§ Textauszug
Montag, 24. März 2014
Unsere kleine Folterstube
Vorspiel
Eine Stunde vor dem Anpfiff muss man nicht im Stadion sein beschließe ich. Schon gar nicht auf einem Samstag um 13 Uhr. Schon überhaupt gar nicht, wenn man danach noch auf einen Geburtstag muss. Das verspricht ein anstrengender Tag zu werden, Herr L. hat schon angekündigt höchstens ein Bier im Stadion trinken zu wollen, ich soll mich zurückhalten am Tresen.
Eine halbe Stunde vorher, das reicht für einen kurzen Schnack mit dem Dartmeister und den anderen Herren vom Fanclub. Die Jungs haben zwei neue Leute dabei, seit 30 Jahren nicht im Stadion gewesen und heute haben sie einen Sitzplatz, unser Block, unsere Reihe, da können sie mir gleich hinterherlaufen. Hat sich ja einiges verändert in 30 Jahren, man findet nix wieder.
Unterwegs schnell ein Bier abgreifen, mehr soll ich ja nicht. Als ich oben ankomme erwartet mich Herr L. entgegen seiner Ankündigung mit zwei vollen Bechern und wir können gleich einsteigen in die Ingolstädter Mannschaftsausstellung, die wie zu erwarten aus lauter Guneschs besteht, obwohl Felgenralle leider nur auf der Bank sitzt. Das finde ich ziemlich doof, denn auf der Bank sitzen können hätte er bei uns schließlich auch, aber er musste ja unbedingt Audi fahren.
Unsere IV besteht aus Gonther und Mohr, was nach den zuletzt gezeigten Leistungen nur logisch ist, muss auch Herr L. zähneknirschend zugeben, der alte Torre-Fan. Ansonsten eine ziemlich offensive Ausrichtung, Bartels, Gregoritsch, diesmal Nöthe vorne drin und Verhoek als Reservist. Hm. Hm hm. Buchti noch auf der Bank nach seiner Verletzung, aber Sebastian Maier in der Startelf. Gefällt mir, kann losgehn.
Spiel (1)
Gefällt mir nicht, kann wieder abgepfiffen werden. In den ersten 15 Minuten gefühlt doppelt so viele Angriffe der Ingolstädter und auch die sind nicht gerade zahlreich. Ödes Mittelfeldgebolze, wenn über nen Konter (schnelles Umschaltspiel heißt das ja heute) was geht, dann maximal bis zum 16er, meist ist vorher schon Schluss. Bartels ist ein paar mal über Außen recht schnell unterwegs, verliert aber auch ebenso schnell den Ball. Sehr viel los ist vor dem Tor der Bayern nicht, nein, eigentlich ist da gar nichts los. Null. "Da heißt es immer wir haben Probleme mit tief stehenden Mannschaften" meckert Herr L. "aber die stehen gar nicht tief. Die sind alle in unserer Hälfte. Andauernd." Kann man nichts gegen sagen, wo er Recht hat..

§ Bereitgestelltes Material
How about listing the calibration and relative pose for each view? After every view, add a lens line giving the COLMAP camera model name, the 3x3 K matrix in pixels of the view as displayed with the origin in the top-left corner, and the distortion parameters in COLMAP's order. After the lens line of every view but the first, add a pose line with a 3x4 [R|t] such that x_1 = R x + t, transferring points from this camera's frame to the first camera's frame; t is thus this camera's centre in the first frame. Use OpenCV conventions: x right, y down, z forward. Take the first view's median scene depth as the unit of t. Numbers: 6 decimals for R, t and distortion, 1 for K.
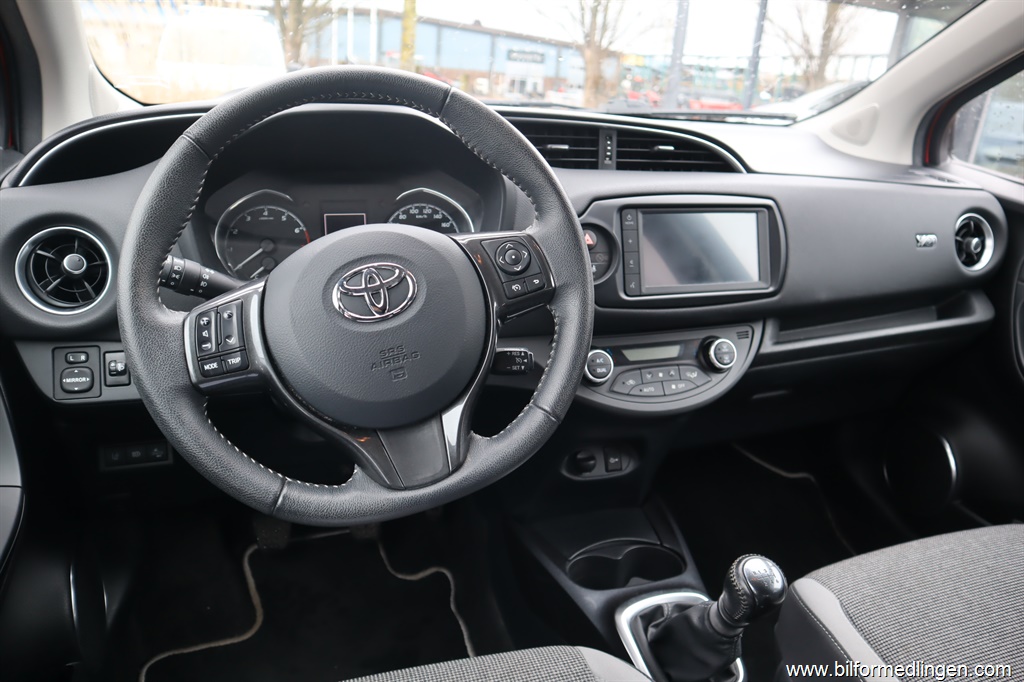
lens RADIAL K [[697.8, 0, 513.0], [0, 697.8, 340.4], [0, 0, 1]] dist [-0.090538, 0.044343]
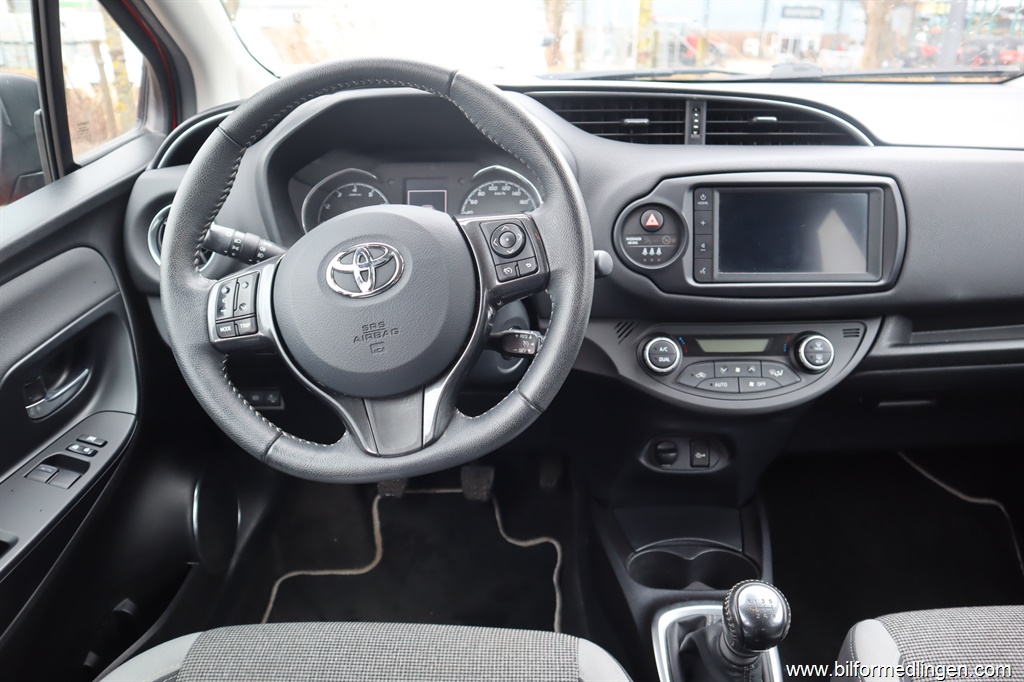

§ Arbeitsaufträge
[a] Prüfen Sie, ob die folgenden Aussagen mit dem Textauszug übereinstimmen, und belegen Sie jede Antwort mit den entscheidenden Worten des Textes als wörtlichem Zitat: (i) Herr L. empfängt den Erzähler oben mit zwei vollen Bechern. (ii) Verhoek steht in der Startelf. (iii) Die beiden neuen Leute waren seit 20 Jahren nicht mehr im Stadion.
[b] Schreiben Sie den Abschnitt des Textauszugs von „Unterwegs schnell ein“ bis einschließlich „unbedingt Audi fahren.“ erneut ab und ersetzen Sie dabei „Bechern“ durch „Gläsern“.
Als Grundlage dient ausschließlich der Textauszug.

§ Schriftliche Antworten
[a]
(i) Ja: „erwartet mich Herr L. entgegen seiner Ankündigung mit zwei vollen Bechern“
(ii) Nein: „Verhoek als Reservist“
(iii) Nein: „seit 30 Jahren nicht im Stadion gewesen“

[b]
Unterwegs schnell ein Bier abgreifen, mehr soll ich ja nicht. Als ich oben ankomme erwartet mich Herr L. entgegen seiner Ankündigung mit zwei vollen Gläsern und wir können gleich einsteigen in die Ingolstädter Mannschaftsausstellung, die wie zu erwarten aus lauter Guneschs besteht, obwohl Felgenralle leider nur auf der Bank sitzt. Das finde ich ziemlich doof, denn auf der Bank sitzen können hätte er bei uns schließlich auch, aber er musste ja unbedingt Audi fahren.